What the task asks:
List every line in the data below that contains the string "Patent", matching case exactly.

(Extracted data entries)
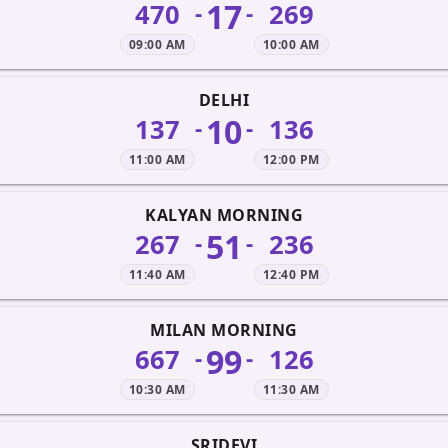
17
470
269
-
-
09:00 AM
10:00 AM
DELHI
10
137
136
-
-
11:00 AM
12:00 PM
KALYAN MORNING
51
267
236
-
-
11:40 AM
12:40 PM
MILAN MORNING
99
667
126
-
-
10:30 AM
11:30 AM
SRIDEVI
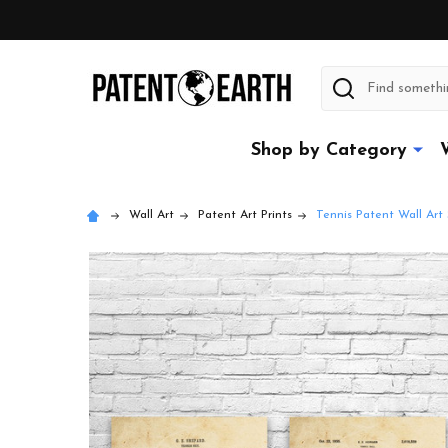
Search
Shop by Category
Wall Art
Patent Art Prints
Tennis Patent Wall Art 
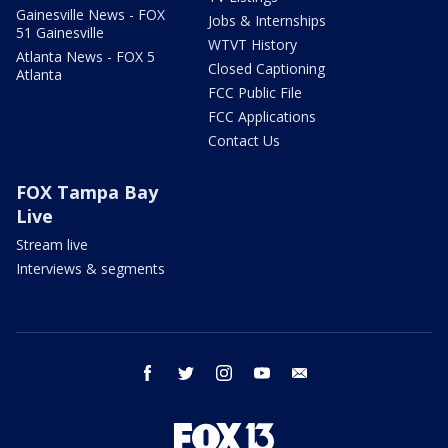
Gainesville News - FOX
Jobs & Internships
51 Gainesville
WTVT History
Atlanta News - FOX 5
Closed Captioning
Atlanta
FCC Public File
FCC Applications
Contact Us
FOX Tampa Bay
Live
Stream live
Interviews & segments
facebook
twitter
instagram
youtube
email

==

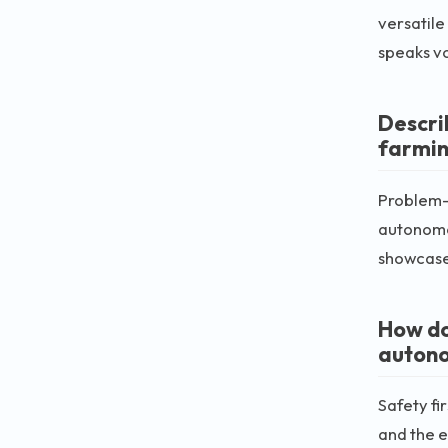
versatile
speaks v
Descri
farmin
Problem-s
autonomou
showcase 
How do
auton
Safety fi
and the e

Solved exercise:
Patent Art Prints
Tennis Patent Wall Art 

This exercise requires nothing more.